• What is expected
What you return should be the lines from the one with "left knee: (151, 415)" through the one with "left shoulder: (264, 129)" in the data below, reproduced exactly with both ends, and no pictures at all.

********

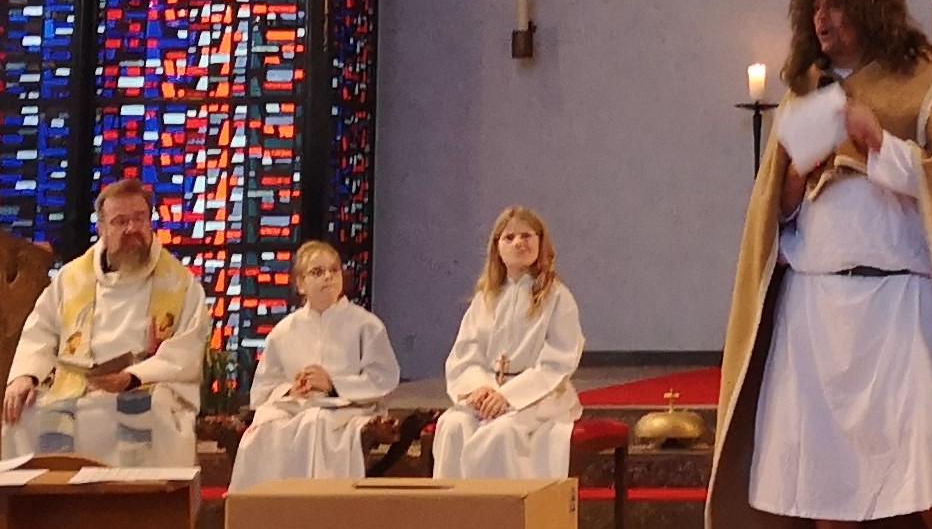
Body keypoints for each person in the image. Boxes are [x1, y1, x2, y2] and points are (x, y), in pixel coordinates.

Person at [707, 0, 932, 529]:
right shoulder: (803, 94)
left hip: (898, 305)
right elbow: (774, 216)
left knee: (928, 459)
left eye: (834, 5)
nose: (821, 17)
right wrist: (795, 178)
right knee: (825, 478)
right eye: (814, 7)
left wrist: (875, 138)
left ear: (866, 10)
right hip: (816, 307)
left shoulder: (918, 83)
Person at [1, 177, 210, 466]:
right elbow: (42, 330)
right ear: (101, 229)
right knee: (22, 415)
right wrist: (25, 376)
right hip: (76, 385)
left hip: (147, 386)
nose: (132, 229)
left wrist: (133, 377)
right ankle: (43, 508)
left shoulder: (180, 284)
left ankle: (136, 509)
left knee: (151, 415)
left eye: (139, 218)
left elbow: (186, 349)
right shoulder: (72, 279)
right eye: (119, 221)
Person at [228, 240, 401, 492]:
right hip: (295, 408)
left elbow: (383, 378)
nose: (328, 277)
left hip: (346, 410)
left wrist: (333, 384)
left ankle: (319, 508)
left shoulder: (366, 325)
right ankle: (269, 510)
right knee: (264, 428)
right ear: (300, 284)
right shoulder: (284, 331)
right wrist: (290, 390)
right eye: (318, 272)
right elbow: (264, 389)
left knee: (315, 421)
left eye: (334, 270)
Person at [432, 206, 584, 480]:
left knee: (499, 434)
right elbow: (466, 354)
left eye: (526, 236)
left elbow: (558, 360)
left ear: (541, 243)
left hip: (538, 397)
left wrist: (508, 396)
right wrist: (479, 389)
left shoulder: (557, 297)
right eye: (509, 237)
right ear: (497, 248)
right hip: (488, 393)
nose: (519, 243)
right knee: (452, 425)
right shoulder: (486, 298)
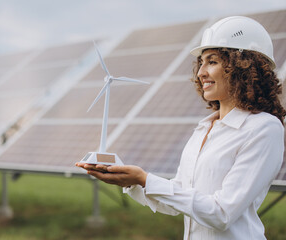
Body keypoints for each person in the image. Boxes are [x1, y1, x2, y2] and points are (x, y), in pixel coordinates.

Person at [76, 16, 286, 239]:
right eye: (201, 62)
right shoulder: (205, 128)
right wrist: (133, 182)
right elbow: (178, 201)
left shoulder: (264, 129)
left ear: (244, 66)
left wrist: (144, 178)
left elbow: (222, 213)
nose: (200, 72)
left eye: (212, 61)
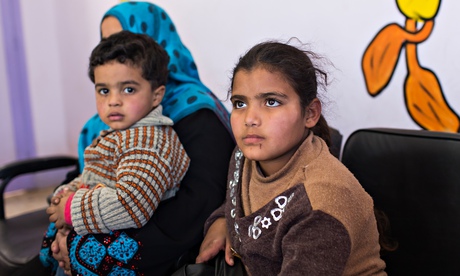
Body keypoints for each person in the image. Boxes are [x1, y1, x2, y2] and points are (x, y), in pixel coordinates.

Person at [13, 2, 234, 276]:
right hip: (89, 225)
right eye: (107, 41)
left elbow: (193, 206)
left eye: (128, 40)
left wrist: (82, 246)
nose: (117, 49)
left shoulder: (193, 115)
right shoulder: (116, 118)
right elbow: (91, 170)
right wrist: (64, 216)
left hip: (143, 247)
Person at [196, 41, 387, 275]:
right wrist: (222, 221)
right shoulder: (244, 155)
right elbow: (243, 201)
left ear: (310, 113)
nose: (250, 119)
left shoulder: (320, 202)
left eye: (271, 102)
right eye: (240, 103)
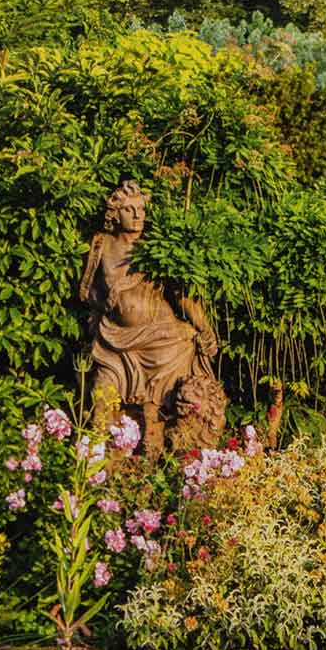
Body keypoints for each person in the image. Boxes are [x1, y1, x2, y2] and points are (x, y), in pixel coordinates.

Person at [78, 181, 221, 455]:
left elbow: (183, 296)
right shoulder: (101, 244)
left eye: (140, 209)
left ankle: (175, 465)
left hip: (165, 344)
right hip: (114, 343)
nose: (136, 215)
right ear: (114, 215)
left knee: (164, 411)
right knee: (101, 398)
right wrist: (102, 308)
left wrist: (204, 328)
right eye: (128, 209)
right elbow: (87, 293)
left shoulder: (157, 246)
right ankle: (93, 467)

********

• Output of the task
left knee: (151, 415)
left eye: (139, 218)
left elbow: (186, 349)
right shoulder: (72, 279)
right eye: (119, 221)
Person at [228, 240, 401, 492]:
right hip: (295, 408)
left elbow: (383, 378)
nose: (328, 277)
left hip: (346, 410)
left wrist: (333, 384)
left ankle: (319, 508)
left shoulder: (366, 325)
right ankle: (269, 510)
right knee: (264, 428)
right ear: (300, 284)
right shoulder: (284, 331)
right wrist: (290, 390)
right eye: (318, 272)
right elbow: (264, 389)
left knee: (315, 421)
left eye: (334, 270)
Person at [432, 206, 584, 480]:
left knee: (499, 434)
right elbow: (466, 354)
left eye: (526, 236)
left elbow: (558, 360)
left ear: (541, 243)
left hip: (538, 397)
left wrist: (508, 396)
right wrist: (479, 389)
left shoulder: (557, 297)
right eye: (509, 237)
right ear: (497, 248)
right hip: (488, 393)
nose: (519, 243)
right knee: (452, 425)
right shoulder: (486, 298)
Body keypoints for each person in the image. Boxes are [x1, y1, x2, y2] and points are (x, y), in pixel coordinates.

Person at [76, 16, 286, 239]:
right eye: (201, 62)
right shoulder: (205, 128)
right wrist: (133, 182)
right elbow: (178, 201)
left shoulder: (264, 129)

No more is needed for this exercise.